Vicuron first filed for FDA approval of dalbavancin in 2004 as a treatment for serious skin infections. But the drug, a second-generation semisynthetic lipoglycopeptide, languished after the agency changed the goalposts for antibiotic studies.
ISI stock analyst Umer Raffat calls the deal “okay” but “not a home run,” noting that Dalvance’s key advantage over other gram-positive antibiotics—a long-acting formulation—might not be enough to keep up sales next year when Pfizer’s Zyvox loses patent protection and low-priced generics proliferate.
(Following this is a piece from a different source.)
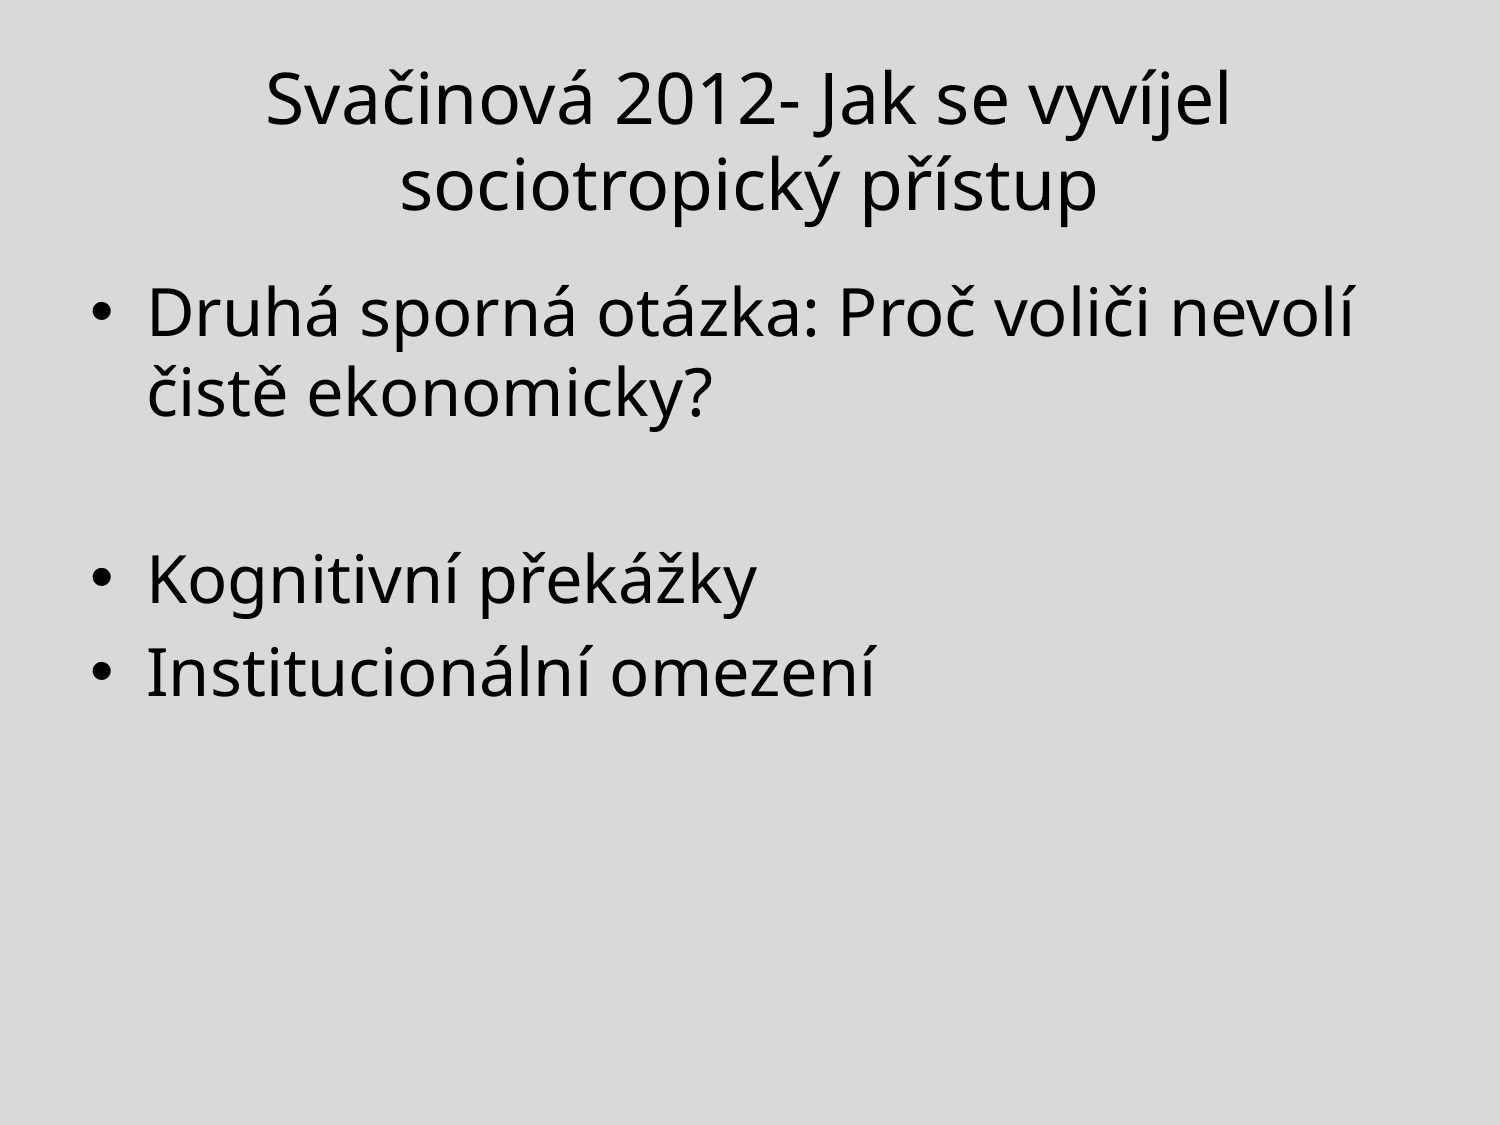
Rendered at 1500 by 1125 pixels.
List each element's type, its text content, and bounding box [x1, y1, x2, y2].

list Druhá sporná otázka: Proč voliči nevolí čistě ekonomicky? Kognitivní překážky Institucionální omezení [75, 262, 1425, 1005]
title Svačinová 2012- Jak se vyvíjel sociotropický přístup [75, 45, 1425, 233]
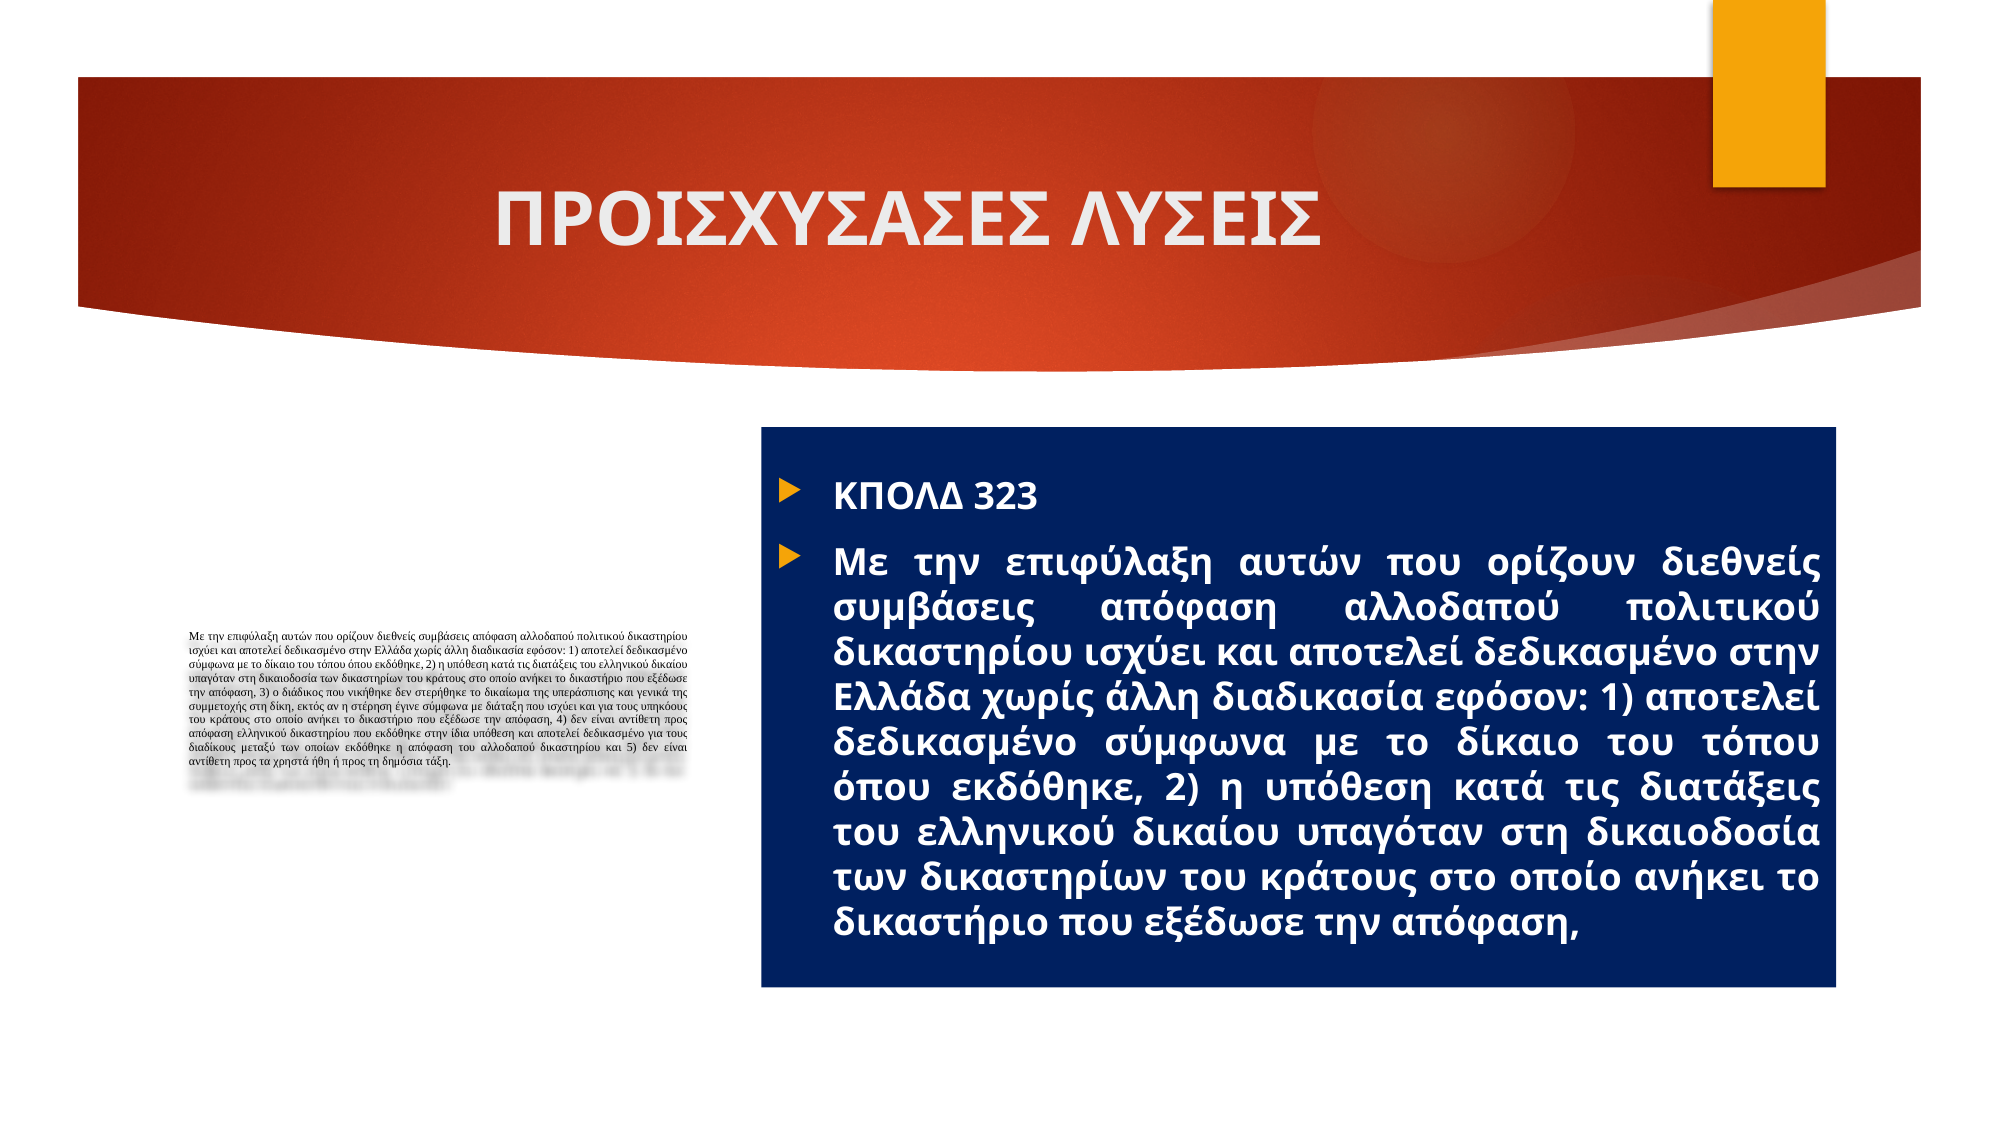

For Actavis, the acquisition caps a rapid transformation that began in 2012 when the firm merged with Watson Pharmaceuticals. Then last October, Actavis paid about $5 billion for Dublin-based Warner Chilcott and moved its headquarters to Ireland. In February, Actavis shelled out $25 billion to acquire Forest Laboratories.
At the time, stock analysts expected Actavis to pursue other deals, and ISI’s Raffat says Actavis still has enough cash. Indeed, rumors surfaced last week that Actavis is in talks with Allergan, which for months has been battling a takeover by Valeant Pharmaceuticals.